§ Short exercise:
Pick out and copy every line in the items below that contains the string "makeId". Case counts.

§ Task inputs:
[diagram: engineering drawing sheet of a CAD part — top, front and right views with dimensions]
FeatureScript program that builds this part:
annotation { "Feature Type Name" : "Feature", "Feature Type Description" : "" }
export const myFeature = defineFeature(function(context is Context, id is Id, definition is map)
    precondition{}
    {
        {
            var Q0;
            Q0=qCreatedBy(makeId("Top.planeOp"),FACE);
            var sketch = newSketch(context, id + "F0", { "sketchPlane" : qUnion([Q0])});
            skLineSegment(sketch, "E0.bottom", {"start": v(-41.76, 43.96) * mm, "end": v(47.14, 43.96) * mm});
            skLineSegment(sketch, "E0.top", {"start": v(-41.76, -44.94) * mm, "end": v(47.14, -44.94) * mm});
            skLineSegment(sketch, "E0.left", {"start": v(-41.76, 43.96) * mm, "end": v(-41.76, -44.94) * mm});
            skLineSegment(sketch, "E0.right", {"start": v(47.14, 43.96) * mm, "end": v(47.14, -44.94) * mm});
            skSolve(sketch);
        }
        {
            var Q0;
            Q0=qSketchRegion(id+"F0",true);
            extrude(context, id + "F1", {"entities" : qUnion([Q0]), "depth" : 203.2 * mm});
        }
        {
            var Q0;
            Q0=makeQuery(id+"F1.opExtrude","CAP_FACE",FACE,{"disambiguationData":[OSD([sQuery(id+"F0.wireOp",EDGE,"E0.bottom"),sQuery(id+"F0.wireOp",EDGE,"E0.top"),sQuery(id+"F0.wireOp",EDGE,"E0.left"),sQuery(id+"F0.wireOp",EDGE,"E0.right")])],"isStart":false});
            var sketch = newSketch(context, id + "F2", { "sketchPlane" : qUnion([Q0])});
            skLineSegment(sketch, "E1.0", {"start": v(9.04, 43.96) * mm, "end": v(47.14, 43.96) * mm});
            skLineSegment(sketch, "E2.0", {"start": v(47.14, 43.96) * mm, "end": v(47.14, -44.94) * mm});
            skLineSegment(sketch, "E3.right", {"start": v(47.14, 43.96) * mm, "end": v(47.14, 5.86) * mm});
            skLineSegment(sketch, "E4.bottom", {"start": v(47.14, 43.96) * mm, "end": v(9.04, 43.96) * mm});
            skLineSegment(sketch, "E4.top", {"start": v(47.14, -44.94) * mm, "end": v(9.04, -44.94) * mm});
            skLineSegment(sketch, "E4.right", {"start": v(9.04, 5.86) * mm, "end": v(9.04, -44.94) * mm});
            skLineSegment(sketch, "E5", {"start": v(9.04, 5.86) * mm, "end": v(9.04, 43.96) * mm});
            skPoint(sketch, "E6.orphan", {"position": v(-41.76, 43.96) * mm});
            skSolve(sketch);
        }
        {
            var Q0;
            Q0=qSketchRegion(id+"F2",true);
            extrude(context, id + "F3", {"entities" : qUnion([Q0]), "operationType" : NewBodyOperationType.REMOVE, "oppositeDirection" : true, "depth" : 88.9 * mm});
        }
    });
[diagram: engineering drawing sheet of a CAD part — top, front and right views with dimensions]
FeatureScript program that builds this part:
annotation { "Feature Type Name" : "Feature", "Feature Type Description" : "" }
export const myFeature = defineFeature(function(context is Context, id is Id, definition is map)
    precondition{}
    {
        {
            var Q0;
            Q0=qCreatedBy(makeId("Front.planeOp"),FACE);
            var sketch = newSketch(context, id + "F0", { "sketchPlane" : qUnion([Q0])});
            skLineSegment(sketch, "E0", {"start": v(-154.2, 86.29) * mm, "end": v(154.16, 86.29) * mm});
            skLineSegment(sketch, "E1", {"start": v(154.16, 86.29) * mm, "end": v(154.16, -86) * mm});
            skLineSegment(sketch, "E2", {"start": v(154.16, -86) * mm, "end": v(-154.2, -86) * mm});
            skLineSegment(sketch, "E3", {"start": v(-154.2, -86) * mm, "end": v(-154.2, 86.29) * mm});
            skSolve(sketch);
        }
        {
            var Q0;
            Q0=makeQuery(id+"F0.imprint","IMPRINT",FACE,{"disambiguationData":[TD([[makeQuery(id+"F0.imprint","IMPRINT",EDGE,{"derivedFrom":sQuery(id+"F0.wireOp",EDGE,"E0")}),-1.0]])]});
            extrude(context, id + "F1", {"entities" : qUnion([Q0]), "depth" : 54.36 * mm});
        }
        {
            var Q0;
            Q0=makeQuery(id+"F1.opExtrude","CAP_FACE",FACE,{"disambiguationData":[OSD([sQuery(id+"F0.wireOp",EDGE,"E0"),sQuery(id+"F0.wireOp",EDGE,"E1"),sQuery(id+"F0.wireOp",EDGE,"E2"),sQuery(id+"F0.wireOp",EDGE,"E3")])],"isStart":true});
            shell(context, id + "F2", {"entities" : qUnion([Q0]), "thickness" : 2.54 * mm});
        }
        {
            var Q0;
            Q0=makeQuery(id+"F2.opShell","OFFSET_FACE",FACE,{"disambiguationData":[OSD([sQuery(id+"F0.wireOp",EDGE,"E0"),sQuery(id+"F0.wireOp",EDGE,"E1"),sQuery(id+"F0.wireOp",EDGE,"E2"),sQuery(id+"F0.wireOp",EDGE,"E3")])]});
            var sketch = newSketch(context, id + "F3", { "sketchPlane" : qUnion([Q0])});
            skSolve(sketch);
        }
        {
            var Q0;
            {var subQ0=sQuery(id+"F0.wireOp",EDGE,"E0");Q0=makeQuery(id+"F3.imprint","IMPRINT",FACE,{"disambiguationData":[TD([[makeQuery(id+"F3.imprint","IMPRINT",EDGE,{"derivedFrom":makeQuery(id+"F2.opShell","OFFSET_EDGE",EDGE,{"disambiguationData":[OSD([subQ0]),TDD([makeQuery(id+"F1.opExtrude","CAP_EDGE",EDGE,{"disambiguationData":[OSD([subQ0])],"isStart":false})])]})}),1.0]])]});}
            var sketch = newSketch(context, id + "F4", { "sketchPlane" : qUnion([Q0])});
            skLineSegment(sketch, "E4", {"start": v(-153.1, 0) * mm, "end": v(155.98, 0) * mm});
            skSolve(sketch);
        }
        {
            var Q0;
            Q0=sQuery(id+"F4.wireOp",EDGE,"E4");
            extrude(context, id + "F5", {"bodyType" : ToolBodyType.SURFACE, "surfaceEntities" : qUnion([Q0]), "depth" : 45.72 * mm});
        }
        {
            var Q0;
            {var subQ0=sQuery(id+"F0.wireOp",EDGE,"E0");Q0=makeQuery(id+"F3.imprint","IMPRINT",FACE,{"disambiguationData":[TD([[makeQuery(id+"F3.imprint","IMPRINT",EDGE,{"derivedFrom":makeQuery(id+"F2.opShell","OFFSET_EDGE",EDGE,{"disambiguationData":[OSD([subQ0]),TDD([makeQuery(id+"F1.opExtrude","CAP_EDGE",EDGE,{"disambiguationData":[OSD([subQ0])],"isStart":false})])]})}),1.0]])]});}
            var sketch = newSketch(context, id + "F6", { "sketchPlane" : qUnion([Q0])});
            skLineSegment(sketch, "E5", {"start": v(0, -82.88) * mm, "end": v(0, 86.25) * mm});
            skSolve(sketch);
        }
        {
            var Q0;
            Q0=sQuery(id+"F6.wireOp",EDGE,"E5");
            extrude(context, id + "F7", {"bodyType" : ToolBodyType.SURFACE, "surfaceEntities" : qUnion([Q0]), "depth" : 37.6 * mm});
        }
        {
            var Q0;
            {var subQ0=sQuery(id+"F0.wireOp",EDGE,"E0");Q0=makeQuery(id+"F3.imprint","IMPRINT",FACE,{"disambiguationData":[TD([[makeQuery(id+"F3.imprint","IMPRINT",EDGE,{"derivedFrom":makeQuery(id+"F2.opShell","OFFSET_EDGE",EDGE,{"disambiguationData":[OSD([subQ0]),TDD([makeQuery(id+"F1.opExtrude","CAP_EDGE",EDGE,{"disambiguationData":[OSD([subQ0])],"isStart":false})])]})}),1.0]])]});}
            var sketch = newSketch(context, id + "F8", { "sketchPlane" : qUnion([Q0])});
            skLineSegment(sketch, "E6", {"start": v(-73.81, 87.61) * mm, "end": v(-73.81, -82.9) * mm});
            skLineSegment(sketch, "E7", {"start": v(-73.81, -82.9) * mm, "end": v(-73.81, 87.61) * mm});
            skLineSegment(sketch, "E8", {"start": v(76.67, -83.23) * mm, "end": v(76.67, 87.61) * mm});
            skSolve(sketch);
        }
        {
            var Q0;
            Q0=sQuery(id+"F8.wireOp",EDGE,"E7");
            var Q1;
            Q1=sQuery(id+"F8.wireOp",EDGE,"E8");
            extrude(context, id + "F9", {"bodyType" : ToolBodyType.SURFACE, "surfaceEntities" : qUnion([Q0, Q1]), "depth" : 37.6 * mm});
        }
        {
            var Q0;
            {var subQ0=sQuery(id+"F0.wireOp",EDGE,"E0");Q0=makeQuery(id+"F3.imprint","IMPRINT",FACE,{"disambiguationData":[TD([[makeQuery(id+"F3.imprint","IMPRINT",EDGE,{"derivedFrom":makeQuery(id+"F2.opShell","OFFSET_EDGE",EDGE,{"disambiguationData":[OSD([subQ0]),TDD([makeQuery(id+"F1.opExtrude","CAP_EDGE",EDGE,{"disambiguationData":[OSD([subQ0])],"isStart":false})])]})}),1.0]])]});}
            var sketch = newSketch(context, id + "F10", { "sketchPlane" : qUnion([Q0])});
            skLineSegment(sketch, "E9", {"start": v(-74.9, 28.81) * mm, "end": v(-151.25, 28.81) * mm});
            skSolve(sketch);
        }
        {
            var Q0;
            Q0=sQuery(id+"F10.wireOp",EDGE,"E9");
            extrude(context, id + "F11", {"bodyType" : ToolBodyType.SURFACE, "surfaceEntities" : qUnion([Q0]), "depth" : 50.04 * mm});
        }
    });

§ Final result:
            Q0=qCreatedBy(makeId("Top.planeOp"),FACE);
            Q0=qCreatedBy(makeId("Front.planeOp"),FACE);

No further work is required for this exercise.